I speak from experience because, though you might not always be able to tell, I’m actually a very angry person. To be honest, I think most people are. Sometimes I feel like the whole concept of “personality” is just a defense mechanism that we use to try to keep others from realizing just how close we are to losing control of our emotions. Personality is what we use to disguise the fact that we’re all essentially just the product of lost dreams, failed loves, and questions that will never be answered.
As I sit here right now, All About Eve is playing on the TV in front of me. I love All About Eve and I was very much looking forward to seeing it but I’ve barely paid attention to it.
Instead, I’ve spent the entire film trying to deal with the anger that I feel towards one guy that I barely even know. Without going into too many specifics, he basically made some comments regarding how I choose to express myself.
Yeah, I know. That’s pretty vague.
But why I’m angry with him isn’t really that important. His comments were stupid and self-righteous and, sad to say, that same was probably true of my response. (The difference between me and him is that I, at least, am capable of realizing this.) What’s important is why one idiot could manage to piss me off so much as to ruin several hours out of my weekend.

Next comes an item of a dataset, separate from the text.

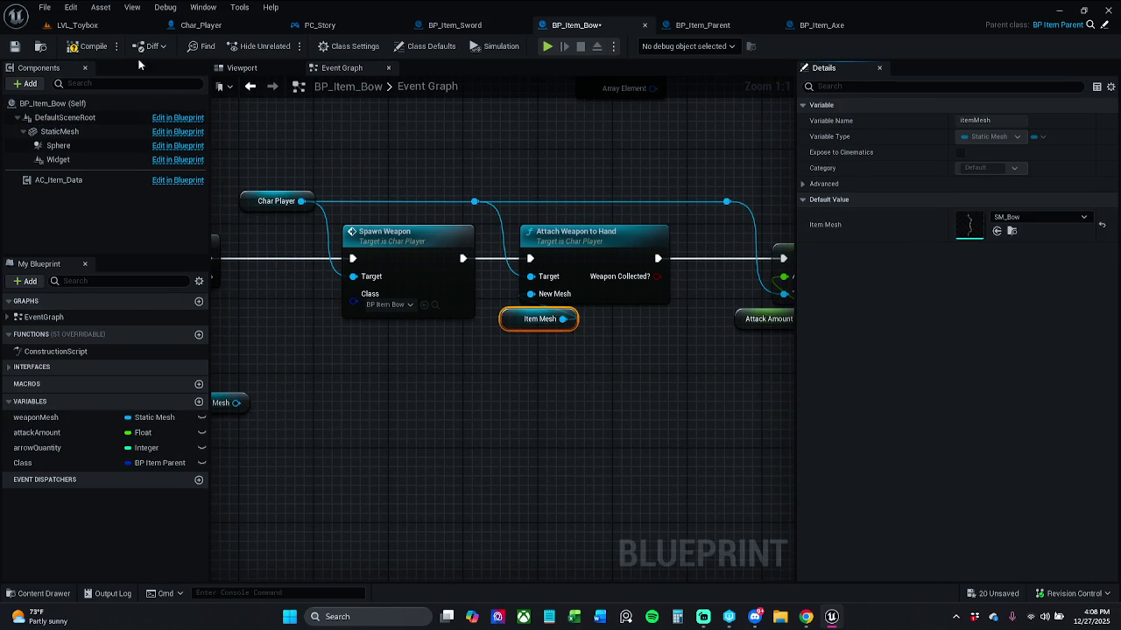
Save BP_Item_Bow and start playing LVL_Toybox.
{"action": "left_click", "coordinate": [14, 47]}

Well, truthfully, he’s not the one who ruined those hours. I am. I’m the one who allowed his pointless comments to mean something to me. Through my response, I gave him a prominence that he really doesn’t deserve.

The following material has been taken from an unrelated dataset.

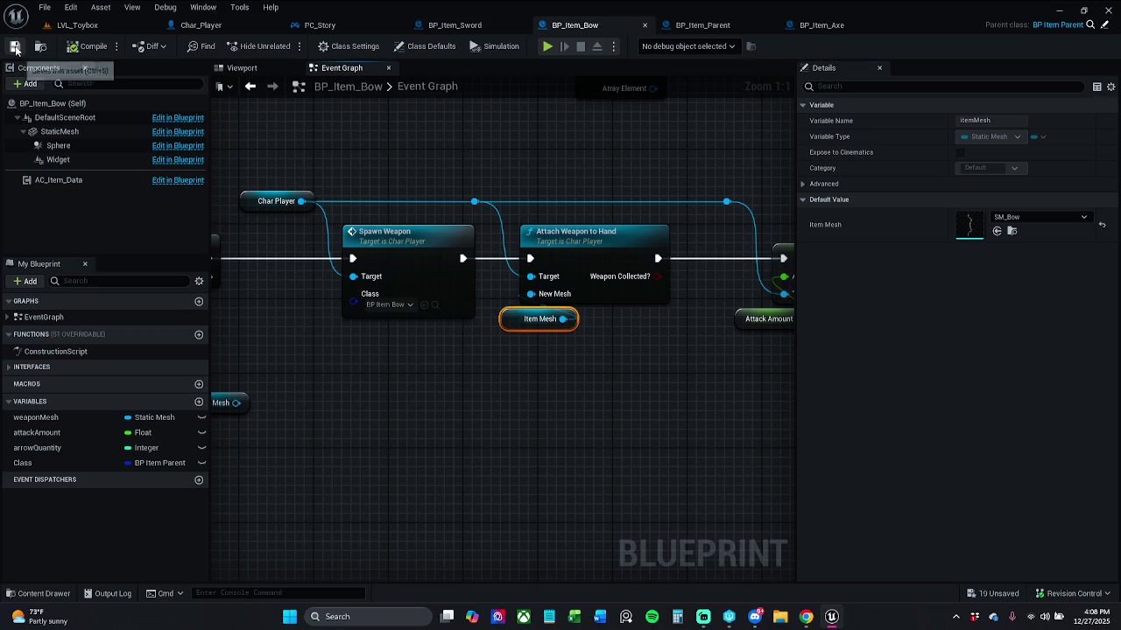
{"action": "left_click", "coordinate": [74, 24]}
{"action": "left_click", "coordinate": [284, 45]}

Why did I do this? This is a question that I’ve asked myself many times. Why can’t I just let this stupid bullshit go? Why do I insist on giving in to my irrational, immature impulses when I know that it’s just going to make things worse?
Because I’m angry.
I was angry before this idiot even knew I existed. I was angry long before I ever had a twitter account. I was angry before Facebook ever existed. I’ve been angry my entire life. 25 years is a long time to be angry but I’ve managed to do it.
My anger is not born out of hate. My anger is fueled purely by pain. Everyday is a struggle not to give into that pain and, with each passing year, I get a little bit better at fighting off that pain. But far too often, I get hit in a moment of weakness and I give in.
I wish I didn’t.
I never feel good about it afterward.
Every day, I promise myself that I will no longer allow myself to be victimized by my own pain.
Some day, hopefully, I’ll actually be able to keep that promise.